Pena is nonetheless rooting for Silva to win against Pennington, the No. 2 women’s bantamweight in the MMA Fighting Global Rankings. In MMA’s current state, she said entertainment is just as important as fighting skills, and the No. 1-ranked Brazilian title challenger is not only a more a complete package but a more motivated opponent.

“She’s so hungry for it,” Pena said. “Literally, I live rent-free in her head and her whole objective is to fight me. So when you want something bad enough, you’re going to find a way to get it.”
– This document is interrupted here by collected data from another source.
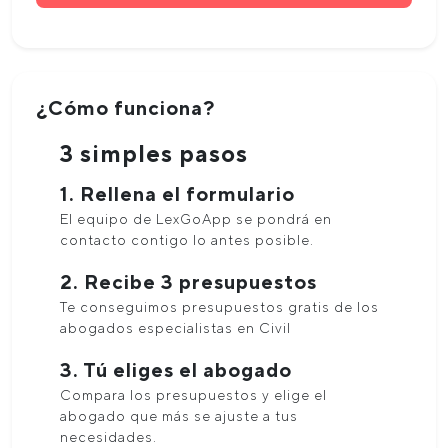
¿Cómo funciona?
3 simples pasos
1. Rellena el formulario
El equipo de LexGoApp se pondrá en
contacto contigo lo antes posible.
2. Recibe 3 presupuestos
Te conseguimos presupuestos gratis de los
abogados especialistas en Civil
3. Tú eliges el abogado
Compara los presupuestos y elige el
abogado que más se ajuste a tus
necesidades.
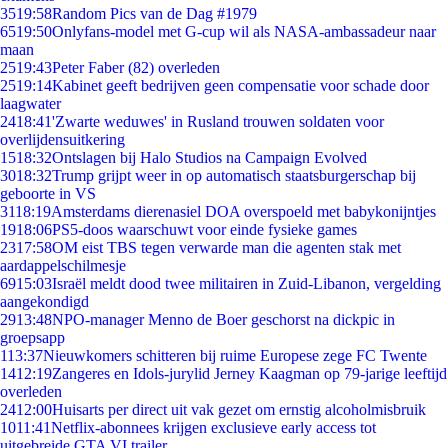
35
19:58
Random Pics van de Dag #1979
65
19:50
Onlyfans-model met G-cup wil als NASA-ambassadeur naar
maan
25
19:43
Peter Faber (82) overleden
25
19:14
Kabinet geeft bedrijven geen compensatie voor schade door
laagwater
24
18:41
'Zwarte weduwes' in Rusland trouwen soldaten voor
overlijdensuitkering
15
18:32
Ontslagen bij Halo Studios na Campaign Evolved
30
18:32
Trump grijpt weer in op automatisch staatsburgerschap bij
geboorte in VS
31
18:19
Amsterdams dierenasiel DOA overspoeld met babykonijntjes
19
18:06
PS5-doos waarschuwt voor einde fysieke games
23
17:58
OM eist TBS tegen verwarde man die agenten stak met
aardappelschilmesje
69
15:03
Israël meldt dood twee militairen in Zuid-Libanon, vergelding
aangekondigd
29
13:48
NPO-manager Menno de Boer geschorst na dickpic in
groepsapp
1
13:37
Nieuwkomers schitteren bij ruime Europese zege FC Twente
14
12:19
Zangeres en Idols-jurylid Jerney Kaagman op 79-jarige leeftijd
overleden
24
12:00
Huisarts per direct uit vak gezet om ernstig alcoholmisbruik
10
11:41
Netflix-abonnees krijgen exclusieve early access tot
uitgebreide GTA VI trailer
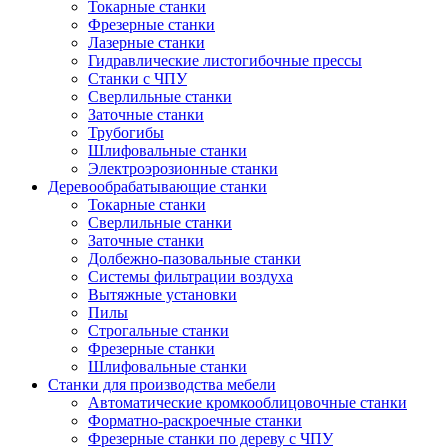
Токарные станки
Фрезерные станки
Лазерные станки
Гидравлические листогибочные прессы
Станки с ЧПУ
Сверлильные станки
Заточные станки
Трубогибы
Шлифовальные станки
Электроэрозионные станки
Деревообрабатывающие станки
Токарные станки
Сверлильные станки
Заточные станки
Долбежно-пазовальные станки
Системы фильтрации воздуха
Вытяжные установки
Пилы
Строгальные станки
Фрезерные станки
Шлифовальные станки
Станки для производства мебели
Автоматические кромкооблицовочные станки
Форматно-раскроечные станки
Фрезерные станки по дереву с ЧПУ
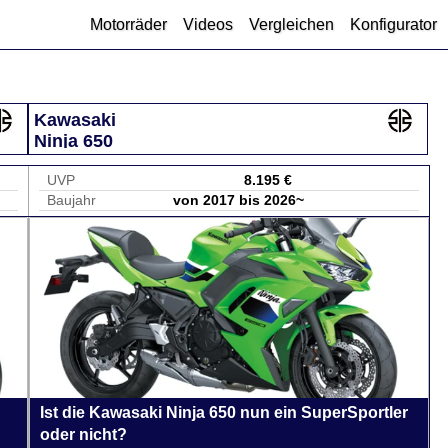
Motorräder
Videos
Vergleichen
Konfigurator
Kawasaki
Ninja 650
UVP
8.195 €
Baujahr
von 2017 bis 2026~
Ist die Kawasaki Ninja 650 nun ein SuperSportler
oder nicht?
Pena believes she got in Silva’s head by criticizing the Brazilian’s admitted use of the banned substance Ritalin to treat symptoms of ADHD; Silva’s most recent win over ex-champ Holly Holm was overturned by the Nevada Athletic Commission. The ex-champ doubled down on Wednesday with a crass remark about the medical condition.

“You can’t drink a cup of coffee without letting USADA know,” Pena said. “You can’t leave your house without letting them know where you’re going, so for her to fail and to not declare this medication that she uses for depression or whatever…look, nobody takes mental health more seriously than I do, and that’s why I’ve taken it upon myself to speak with her medical team, to up this dosage, and you’ve got a connection with Better Health, right? [A] promo code we could maybe give to her for after this beating that’s going to happen to her, because I’m going to make her dreams come true of fighting me.

“She’s going to need to up that dosage, and she’s really going to be in that depression after we face each other.”